Un algorithme est un ensemble d’instructions donné à un ordinateur permettant d’obtenir un résultat en effectuant des calculs.
Pour y arriver, ils utilisent des algorithmes qui analysent des masses considérables de données générées par notre présence en ligne.
À partir des grandes bases de données, les entreprises proposant des services en ligne calculent une multitude d’informations afin de déduire ce qui est le plus susceptible d’être pertinent […]
Pierre Trudel, Netflix, UBER: le loi des algorithmes, Journal de Montréal, 13 janvier 2016
En somme, la popularité des services de vidéo en ligne s’entend avant tout comme une évolution majeure socioculturelle chez les consommateurs.
Menaçante pour le règne de la télévision traditionnelle ?
Oui, car elle prouve l’obsolescence de son modèle actuel, à l’instar du téléphone fixe face au cellulaire.

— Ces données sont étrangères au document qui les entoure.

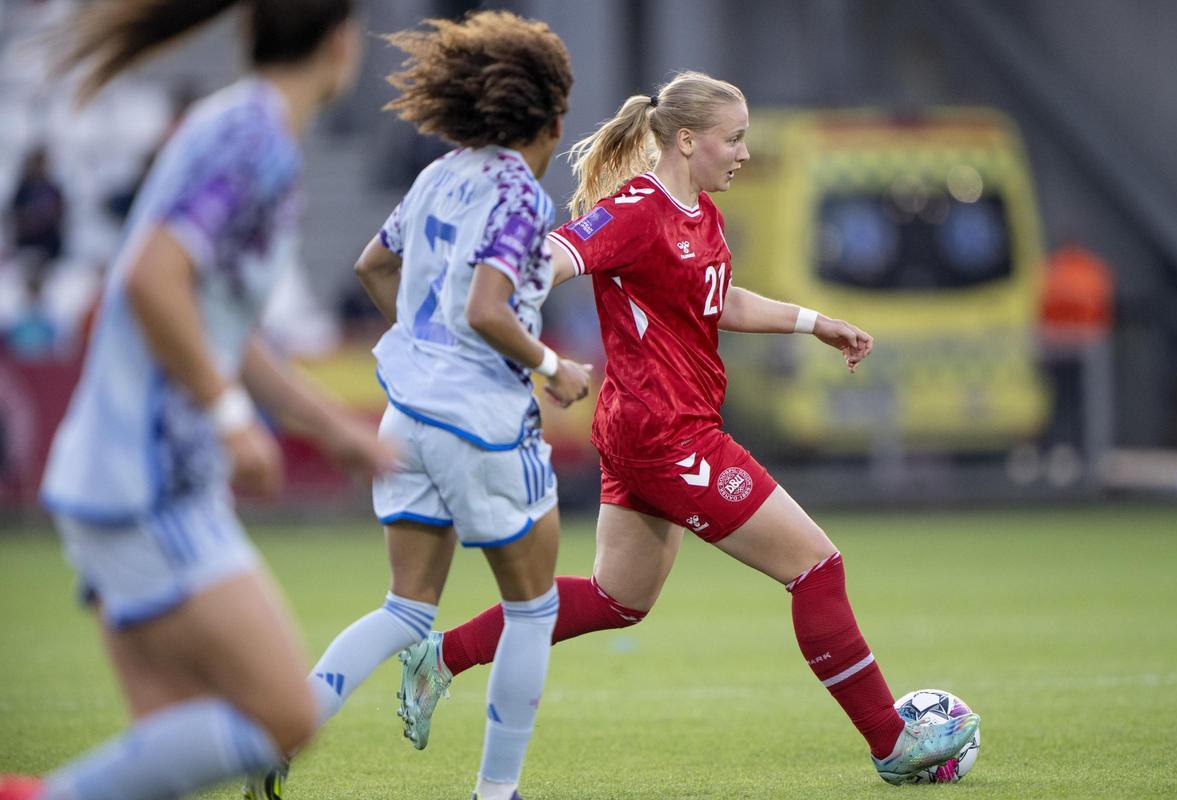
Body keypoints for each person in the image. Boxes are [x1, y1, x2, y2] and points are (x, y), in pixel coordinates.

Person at [395, 71, 980, 786]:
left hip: (650, 430)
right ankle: (892, 742)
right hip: (667, 435)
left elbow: (717, 297)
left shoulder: (701, 213)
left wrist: (813, 322)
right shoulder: (635, 210)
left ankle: (441, 656)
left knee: (617, 600)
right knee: (816, 568)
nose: (743, 153)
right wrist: (499, 308)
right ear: (685, 140)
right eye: (733, 139)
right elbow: (555, 257)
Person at [0, 2, 390, 799]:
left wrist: (331, 429)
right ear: (341, 44)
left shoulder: (245, 127)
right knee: (285, 717)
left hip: (136, 478)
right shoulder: (255, 140)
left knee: (165, 758)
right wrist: (229, 416)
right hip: (149, 483)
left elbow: (219, 325)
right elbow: (153, 279)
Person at [247, 11, 587, 800]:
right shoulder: (521, 195)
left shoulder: (441, 174)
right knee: (533, 610)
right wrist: (552, 366)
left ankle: (280, 733)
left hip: (406, 414)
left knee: (405, 610)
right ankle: (496, 793)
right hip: (481, 423)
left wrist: (425, 352)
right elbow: (487, 310)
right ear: (553, 120)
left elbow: (372, 265)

Ou du cheval face à l’automobile.
Néanmoins, ce succès devrait être pour la télévision linéaire une occasion à saisir, une invitation à faire évoluer son modèle. Ainsi la profusion des offres numériques telles que Illico Tv bien que restreintes (aux seuls abonnés de Videotron) tend à le démontrer.
En outre, avec une démographie québécoise vieillissante dont les habitudes de consommation télévisuelle ont peu changé, la télévision traditionnelle semble encore avoir de beaux jours devant elle.
[1] Parks Associates, Death of Linear Tv ?,http://www.parksassociates.com/marketfocus/the-death-of-linear-tv-, page consultée le 21 septembre 2015
[2] Cloutier-Breault, Stéphanie (2011). « Perspectives d’avenir de la télévision traditionnelle à l’ère des nouveaux médias » Mémoire. Montréal (Québec, Canada), Université du Québec à Montréal
[3] Conseil de la radiodiffusion et des télécommunications canadiennes (CRTC). Rapport de surveillance des communications 2014, [http://www.crtc.gc.ca/fra/publications/reports/PolicyMonitoring/2014/cmr.pdf], (site consulté le 21 septembre 2015)
[4] Centre facilitant la recherche et l’innovation dans les organisations, à l’aide des technologies de l’information et de la communication.
[5] NETendances, « Divertissement en ligne : le téléviseur branché, un incontournable », vol. 5, n°3, septembre 2014, [http://www.cefrio.qc.ca/media/uploader/2014-09-20-Divertissementenligne-Versionfinale_2.pdf] (page consultée le 23 septembre 2015)
[6] COLLOQUE CACPUQ. L’impact des technologies de l’information et de la communication sur la vie des individus et des équipes, Nicole Côté, Ph. Montréal, Université de Montréal, 2014, 13 p.